News and Events => Opinions & Editorials => Topic started by: Butterfly on June 06, 2010, 11:59:46 AM

Title: Sex Reassignment Surgery: When things go wrong
Post by: Butterfly on June 06, 2010, 11:59:46 AM
Sex Reassignment Surgery: When things go wrong
The Bilerico Project
Filed by: Amy Hunter
June 6, 2010 10:00 AM


http://www.bilerico.com/2010/06/sex_reassignment_surgery_when_things_go_wrong.php (http://www.bilerico.com/2010/06/sex_reassignment_surgery_when_things_go_wrong.php)


Just before I walked into the surgical suite, I signed the waiver.

I slumped to the floor of the shower that morning in Trinidad Colorado, water and reality raining down on me. Bewilderment and terror replaced hope, which swirled toward the drain along with the feces and the blood. Emergency surgeries there, four more at home in Kalamazoo and another in Denver have all failed.

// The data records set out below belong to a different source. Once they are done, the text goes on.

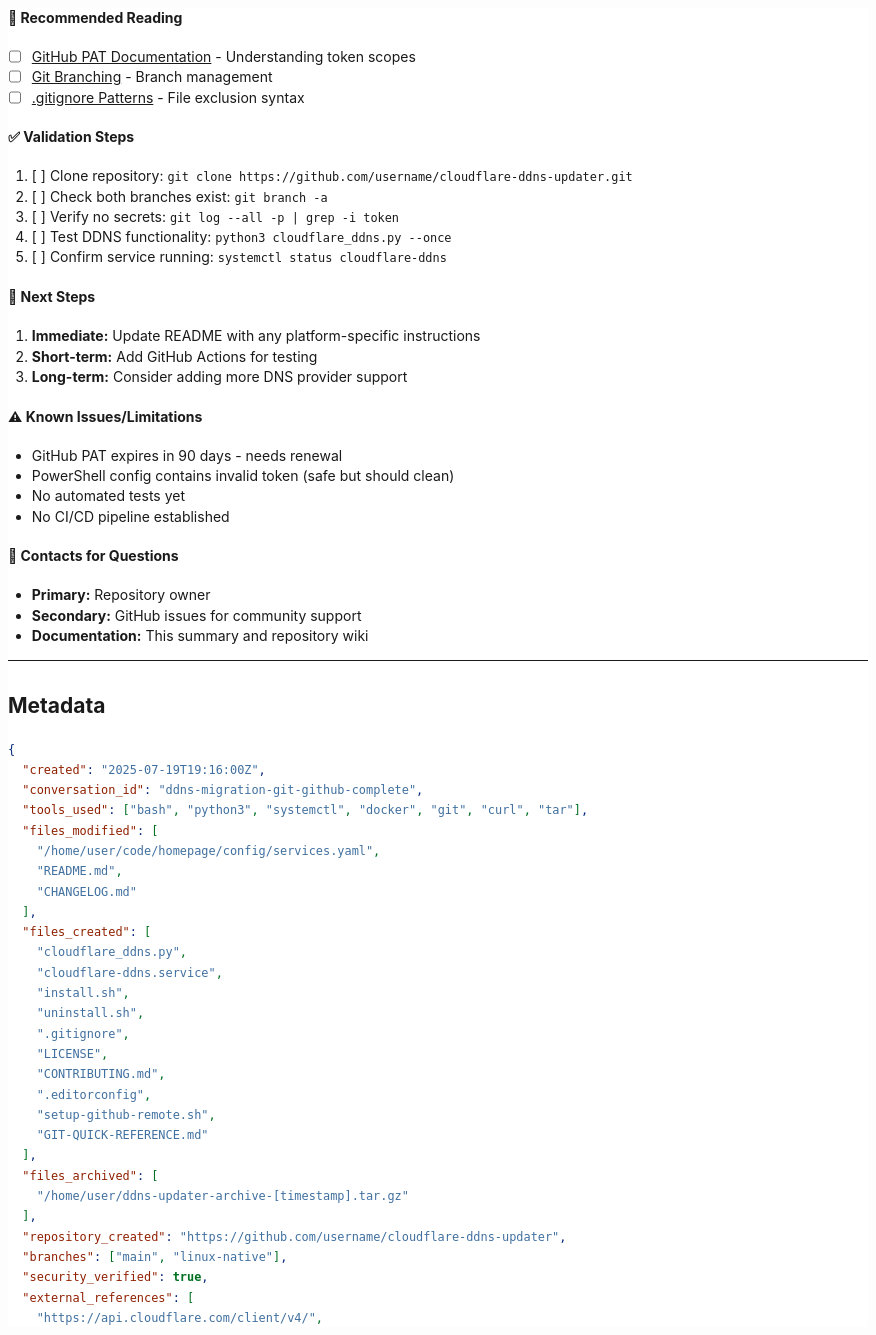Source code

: #### 📖 Recommended Reading
- [ ] [GitHub PAT Documentation](https://docs.github.com/en/authentication/keeping-your-account-and-data-secure/creating-a-personal-access-token) - Understanding token scopes
- [ ] [Git Branching](https://git-scm.com/book/en/v2/Git-Branching-Branches-in-a-Nutshell) - Branch management
- [ ] [.gitignore Patterns](https://git-scm.com/docs/gitignore) - File exclusion syntax

#### ✅ Validation Steps
1. [ ] Clone repository: `git clone https://github.com/username/cloudflare-ddns-updater.git`
2. [ ] Check both branches exist: `git branch -a`
3. [ ] Verify no secrets: `git log --all -p | grep -i token`
4. [ ] Test DDNS functionality: `python3 cloudflare_ddns.py --once`
5. [ ] Confirm service running: `systemctl status cloudflare-ddns`

#### 🚦 Next Steps
1. **Immediate:** Update README with any platform-specific instructions
2. **Short-term:** Add GitHub Actions for testing
3. **Long-term:** Consider adding more DNS provider support

#### ⚠️ Known Issues/Limitations
- GitHub PAT expires in 90 days - needs renewal
- PowerShell config contains invalid token (safe but should clean)
- No automated tests yet
- No CI/CD pipeline established

#### 👥 Contacts for Questions
- **Primary:** Repository owner
- **Secondary:** GitHub issues for community support
- **Documentation:** This summary and repository wiki

---

## Metadata
```json
{
  "created": "2025-07-19T19:16:00Z",
  "conversation_id": "ddns-migration-git-github-complete",
  "tools_used": ["bash", "python3", "systemctl", "docker", "git", "curl", "tar"],
  "files_modified": [
    "/home/user/code/homepage/config/services.yaml",
    "README.md",
    "CHANGELOG.md"
  ],
  "files_created": [
    "cloudflare_ddns.py",
    "cloudflare-ddns.service",
    "install.sh",
    "uninstall.sh",
    ".gitignore",
    "LICENSE",
    "CONTRIBUTING.md",
    ".editorconfig",
    "setup-github-remote.sh",
    "GIT-QUICK-REFERENCE.md"
  ],
  "files_archived": [
    "/home/user/ddns-updater-archive-[timestamp].tar.gz"
  ],
  "repository_created": "https://github.com/username/cloudflare-ddns-updater",
  "branches": ["main", "linux-native"],
  "security_verified": true,
  "external_references": [
    "https://api.cloudflare.com/client/v4/",
```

Chronic pain, heavy narcotics addiction, and bouts of deep depression are the hushed legacies I have battled. Left with a possibly permanent colostomy and a painful, fibrous lump between my legs where a vagina should be, it is nearly impossible not to revisit the devastation daily. It is now two and a half years later.
Title: Re: Sex Reassignment Surgery: When things go wrong
Post by: Janet_Girl on June 06, 2010, 01:47:46 PM
Stories like this scares the willies out of me.  Not about the SRS, but the complications of any surgery.  Things can and due happen daily.

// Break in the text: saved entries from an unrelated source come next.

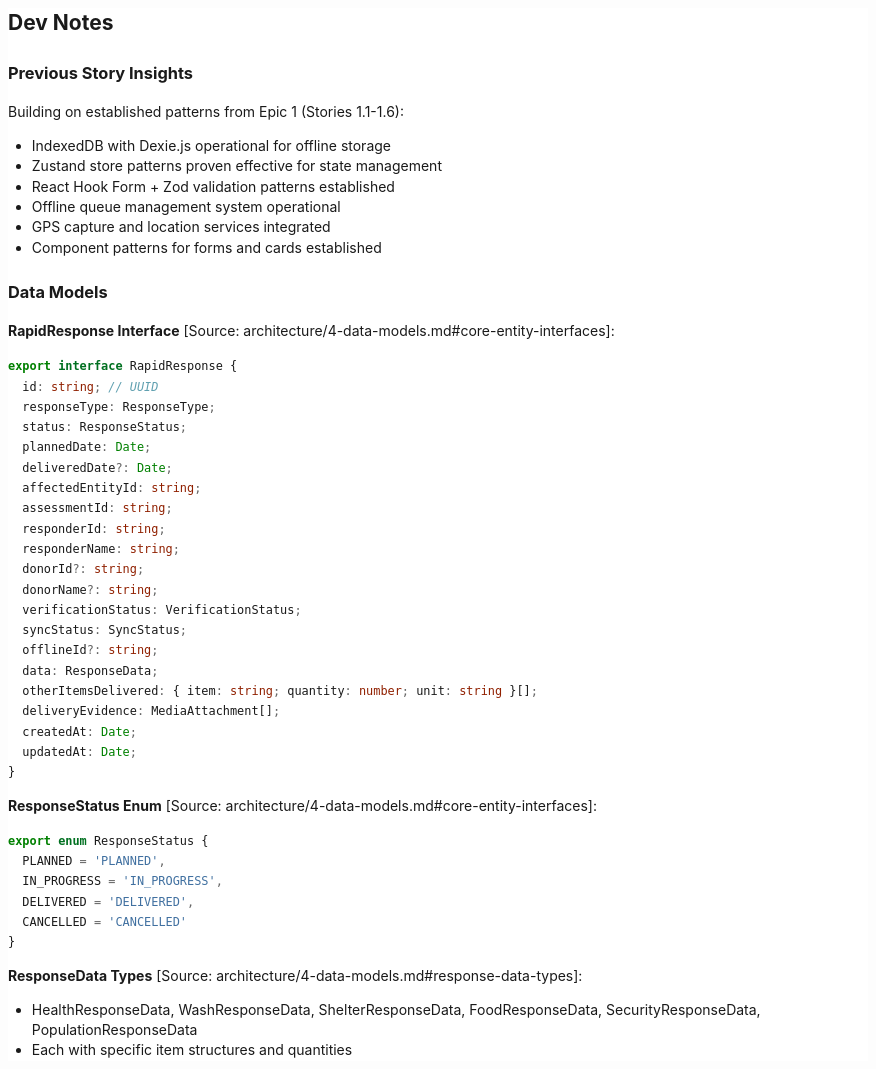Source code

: ## Dev Notes

### Previous Story Insights
Building on established patterns from Epic 1 (Stories 1.1-1.6):
- IndexedDB with Dexie.js operational for offline storage
- Zustand store patterns proven effective for state management
- React Hook Form + Zod validation patterns established
- Offline queue management system operational
- GPS capture and location services integrated
- Component patterns for forms and cards established

### Data Models
**RapidResponse Interface** [Source: architecture/4-data-models.md#core-entity-interfaces]:
```typescript
export interface RapidResponse {
  id: string; // UUID
  responseType: ResponseType;
  status: ResponseStatus;
  plannedDate: Date;
  deliveredDate?: Date;
  affectedEntityId: string;
  assessmentId: string;
  responderId: string;
  responderName: string;
  donorId?: string;
  donorName?: string;
  verificationStatus: VerificationStatus;
  syncStatus: SyncStatus;
  offlineId?: string;
  data: ResponseData;
  otherItemsDelivered: { item: string; quantity: number; unit: string }[];
  deliveryEvidence: MediaAttachment[];
  createdAt: Date;
  updatedAt: Date;
}
```

**ResponseStatus Enum** [Source: architecture/4-data-models.md#core-entity-interfaces]:
```typescript
export enum ResponseStatus {
  PLANNED = 'PLANNED',
  IN_PROGRESS = 'IN_PROGRESS',
  DELIVERED = 'DELIVERED',
  CANCELLED = 'CANCELLED'
}
```

**ResponseData Types** [Source: architecture/4-data-models.md#response-data-types]:
- HealthResponseData, WashResponseData, ShelterResponseData, FoodResponseData, SecurityResponseData, PopulationResponseData
- Each with specific item structures and quantities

I feel very sorry for the lady, and it is a damn shame that she can't get someone to help her.  What happened to "First do no harm".

But you pays your money and takes your chances.
Title: Re: Sex Reassignment Surgery: When things go wrong
Post by: kyril on June 06, 2010, 05:05:40 PM
It sounds like a lot of people have tried to fix it with no success. Like she said, the prognosis for natal women with fistulae isn't terribly encouraging either, although it's better than it is for trans women.

Her story does illuminate all the things our system is lacking. There's just nothing in place to handle complications in trans women. But there's no telling if, in an ideal world with board-certification and SRS surgeons having major hospital privileges and an end to transphobia among the medical community, she would have fared any better. Complications unfortunately sometimes do happen, and sometimes they're horrifying, and sometimes they just can't be fixed.